A partnership is a type of business structure where two or more parties work together without setting up a limited company.

A partnership is a type of business structure where two or more parties work together without setting up a limited company.

Partnerships generally operate in a similar way to sole traders – they are simpler to set up, and do not have many of the requirements that limited companies do. On the downside, business partnerships usually come with unlimited liability, meaning that the partners will be financially responsible for any debts against the partnership, putting them personally at risk of bankruptcy or insolvency.

However, it is possible to set up a Limited Liability Partnership (LLP), which offers the same protections that a limited company would.

There are very few limitations on becoming a partner in a business – as long as each partner is over 18, they can be a part of that partnership. Limited companies can also be partners.

Setting up a business partnership

Most business partnerships do not need to be registered with Companies House. All you need to do is choose a name for the partnership, choose the “nominated partner” (the partner who will manage tax returns and business records) and register the partnership with HMRC.
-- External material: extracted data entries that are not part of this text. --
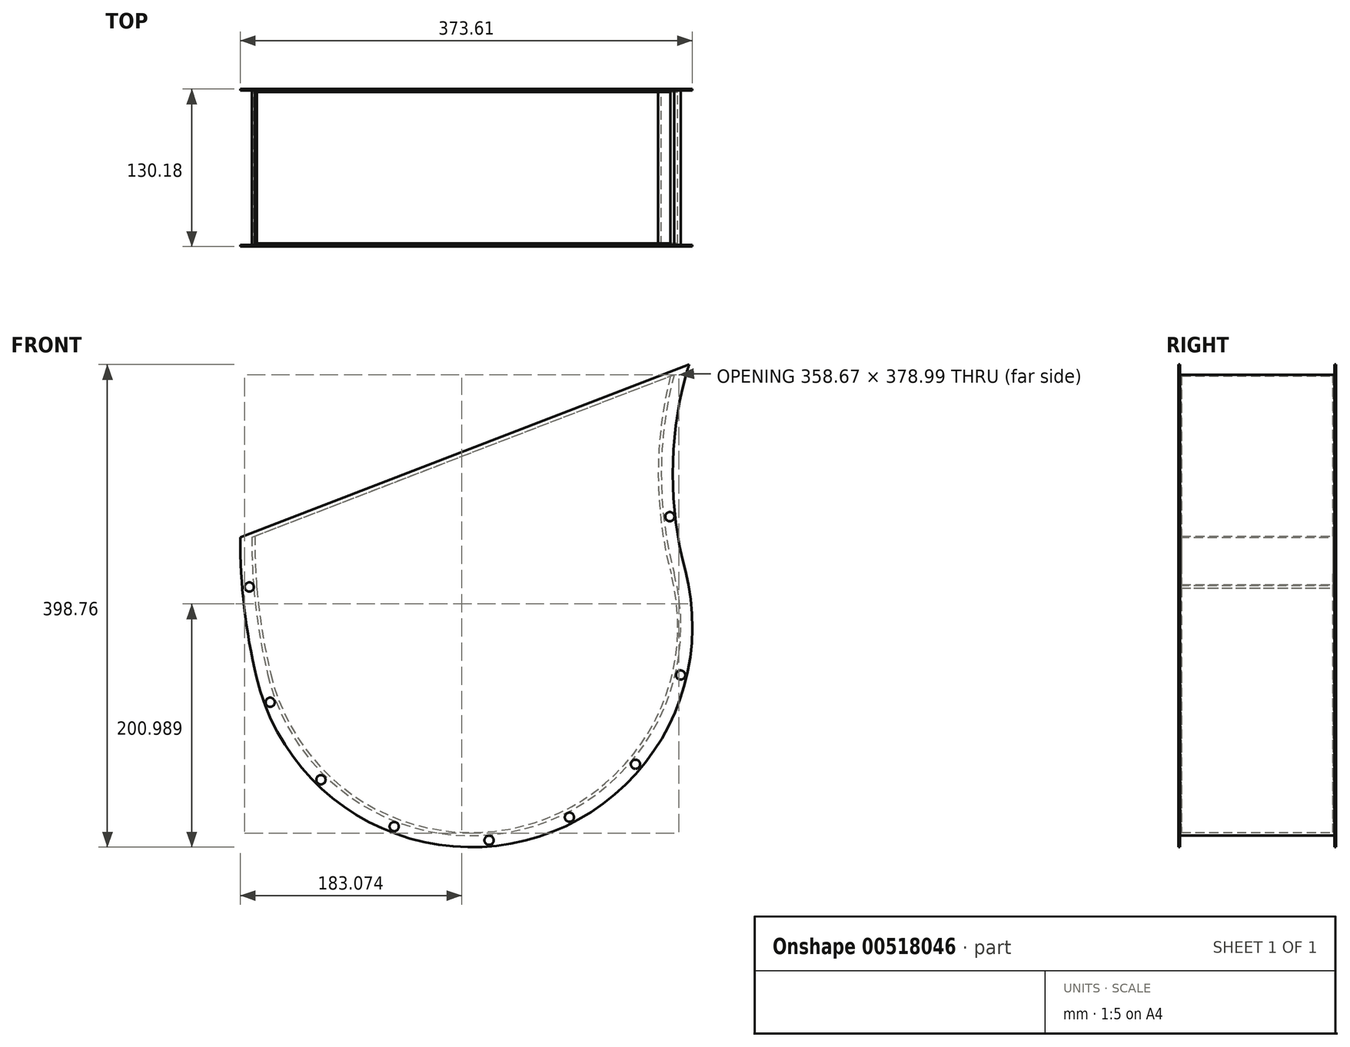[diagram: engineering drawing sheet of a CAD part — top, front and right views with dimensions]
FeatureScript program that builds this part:
annotation { "Feature Type Name" : "Feature", "Feature Type Description" : "" }
export const myFeature = defineFeature(function(context is Context, id is Id, definition is map)
    precondition{}
    {
        {
            var Q0;
            Q0=qCreatedBy(makeId("Front.planeOp"),FACE);
            var sketch = newSketch(context, id + "F0", { "sketchPlane" : qUnion([Q0])});
            skArc(sketch, "E0", {"start": v(-168.5, -39.37) * mm, "mid": v(41.75, -167.32) * mm, "end": v(167.24, 44.4) * mm});
            skArc(sketch, "E1", {"start": v(167.24, 44.4) * mm, "mid": v(156.68, 126.45) * mm, "end": v(167.24, 208.5) * mm});
            skArc(sketch, "E2", {"start": v(-168.5, -39.37) * mm, "mid": v(-178.42, 16.98) * mm, "end": v(-181.67, 74.1) * mm});
            skLineSegment(sketch, "E3", {"start": v(-181.67, 74.1) * mm, "end": v(167.24, 208.5) * mm});
            skArc(sketch, "E4.0", {"start": v(-177.77, -41.57) * mm, "mid": v(-187.88, 15.88) * mm, "end": v(-191.2, 74.12) * mm});
            skArc(sketch, "E4.1", {"start": v(-177.77, -41.57) * mm, "mid": v(44.05, -176.56) * mm, "end": v(176.46, 46.81) * mm});
            skArc(sketch, "E4.2", {"start": v(176.46, 46.81) * mm, "mid": v(166.2, 126.45) * mm, "end": v(176.46, 206.08) * mm});
            skArc(sketch, "E5", {"start": v(176.46, 206.08) * mm, "mid": v(177.97, 211.45) * mm, "end": v(179.67, 216.77) * mm});
            skLineSegment(sketch, "E6", {"start": v(-191.2, 74.12) * mm, "end": v(179.67, 216.77) * mm});
            skCircle(sketch, "E7", {"center": v(-166.42, -62.23) * mm, "radius": 3.81 * mm});
            skCircle(sketch, "E8", {"center": v(-124.5, -126.3) * mm, "radius": 3.81 * mm});
            skCircle(sketch, "E9", {"center": v(-63.98, -164.93) * mm, "radius": 3.81 * mm});
            skCircle(sketch, "E10", {"center": v(14.36, -176.3) * mm, "radius": 3.81 * mm});
            skCircle(sketch, "E11", {"center": v(80.82, -157.23) * mm, "radius": 3.81 * mm});
            skCircle(sketch, "E12", {"center": v(135.35, -113.46) * mm, "radius": 3.81 * mm});
            skCircle(sketch, "E13", {"center": v(172.67, -39.75) * mm, "radius": 3.81 * mm});
            skCircle(sketch, "E14", {"center": v(163.72, 91.12) * mm, "radius": 3.81 * mm});
            skCircle(sketch, "E15", {"center": v(-183.66, 33.02) * mm, "radius": 3.81 * mm});
            skSolve(sketch);
        }
        {
            var Q0;
            Q0=makeQuery(id+"F0.imprint","IMPRINT",FACE,{"disambiguationData":[TD([[makeQuery(id+"F0.imprint","IMPRINT",EDGE,{"derivedFrom":sQuery(id+"F0.wireOp",EDGE,"E0")}),1.0]])]});
            extrude(context, id + "F1", {"entities" : qUnion([Q0]), "depth" : 130.17 * mm});
        }
        {
            var Q0;
            Q0=makeQuery(id+"F1.opExtrude","SWEPT_FACE",FACE,{"disambiguationData":[OSD([sQuery(id+"F0.wireOp",EDGE,"E3")])]});
            shell(context, id + "F2", {"entities" : qUnion([Q0]), "thickness" : 2.54 * mm});
        }
        {
            var Q0;
            Q0=qSketchRegion(id+"F0",true);
            extrude(context, id + "F3", {"entities" : qUnion([Q0]), "operationType" : NewBodyOperationType.ADD, "depth" : 1.27 * mm});
        }
        {
            var Q0;
            Q0=qCreatedBy(makeId("Front.planeOp"),FACE);
            cPlane(context, id + "F4", {"entities" : qUnion([Q0]), "cplaneType" : CPlaneType.OFFSET, "offset" : 65.1 * mm, "width" : 152.4 * mm, "height" : 152.4 * mm});
        }
        {
            var Q0;
            Q0=makeQuery(id+"F1.opExtrude","SWEPT_BODY",BODY,{"disambiguationData":[OSD([sQuery(id+"F0.wireOp",EDGE,"E0"),sQuery(id+"F0.wireOp",EDGE,"E1"),sQuery(id+"F0.wireOp",EDGE,"E2"),sQuery(id+"F0.wireOp",EDGE,"E3")])]});
            var Q1;
            Q1=qCreatedBy(id+"F4.planeOp",FACE);
            mirror(context, id + "F5", {"operationType" : NewBodyOperationType.ADD, "entities" : qUnion([Q0]), "mirrorPlane" : qUnion([Q1])});
        }
    });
However, if you are setting up a limited liability partnership, it will need to be registered with Companies House. To do this, you will need to specify at least two “designated partners” – they take on more responsibilities than other members, similar to the nominated partner in other business partnerships.

You will also need to draw up an LLP agreement, which will specify, among other things, the responsibilities of members, how profits are shared, and how members can leave or join the partnership. It may be worth seeking legal advice when putting together this agreement.

You can also see our Limited Companies section for advice on registering with Companies House.

Partnership agreements

If you are not forming an LLP, you do not need to draw up a partnership agreement – in fact, you could be considered to be in a partnership even if you and your partners have not made any sort of written or verbal agreement.

However, it is worth setting up a partnership agreement if you are forming a partnership, as it will give you and your partners more control over what you can do in the partnership.

For example, under the Partnership Act 1890, it is impossible to remove current members from the partnership, or add members without consent from all members – for example, if your partner wanted to leave the partnership and you wanted to replace them with someone else, you would need to dissolve the current partnership and create a new one.

Without a partnership agreement to say otherwise, any profits earned by the company are shared equally by all partners, regardless of how much time or investment each partner puts into the business.